§ Work to be completed
Exact copy, pictures excluded: reproduce every record below.

[Supplied information — start]

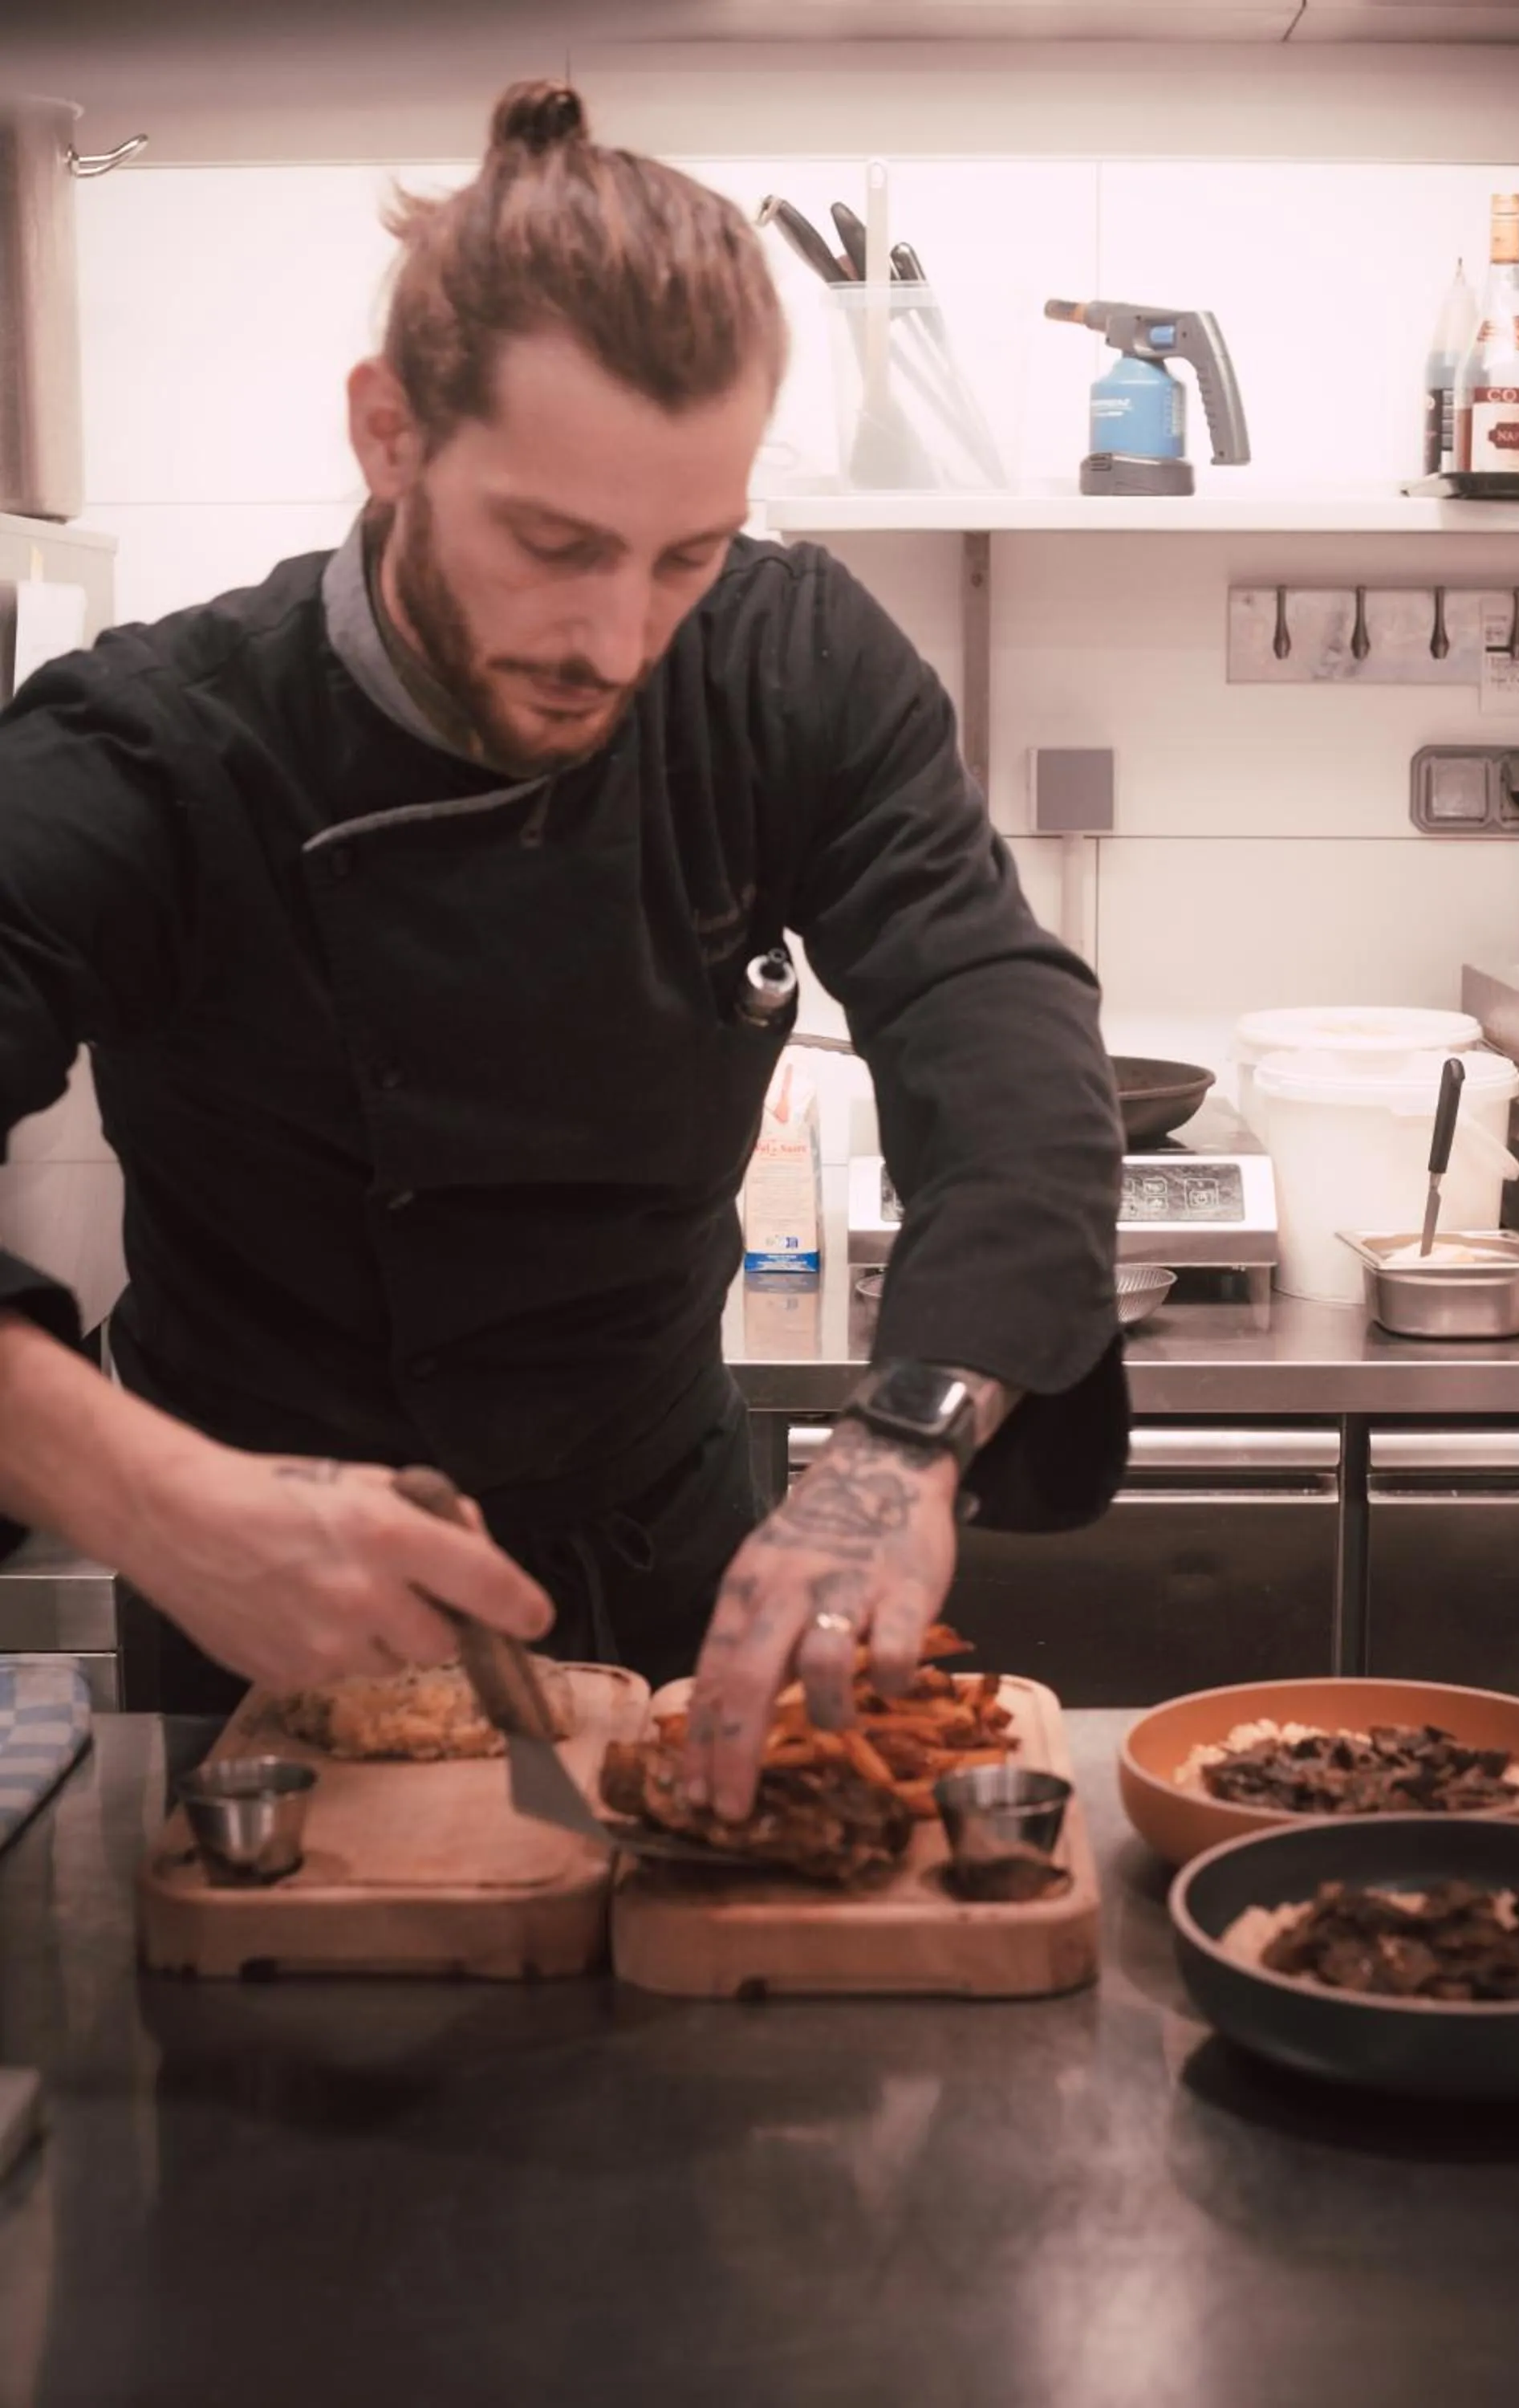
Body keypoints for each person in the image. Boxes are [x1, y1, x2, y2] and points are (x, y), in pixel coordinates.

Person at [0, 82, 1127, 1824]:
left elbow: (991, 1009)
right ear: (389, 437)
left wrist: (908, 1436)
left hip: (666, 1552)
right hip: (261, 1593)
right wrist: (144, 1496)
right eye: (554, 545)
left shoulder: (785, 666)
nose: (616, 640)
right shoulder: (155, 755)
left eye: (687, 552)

[Supplied information — finish]

§ The completed task
Body keypoints for each person in the image. Boxes are [x1, y1, x2, y2] and points are (x, y), in pixel coordinates.

Person at [0, 82, 1127, 1824]:
left elbow: (991, 1009)
right ear: (389, 437)
left wrist: (908, 1436)
left hip: (666, 1552)
right hip: (261, 1593)
right wrist: (144, 1496)
right eye: (554, 545)
left shoulder: (785, 666)
nose: (616, 640)
right shoulder: (155, 755)
left eye: (687, 552)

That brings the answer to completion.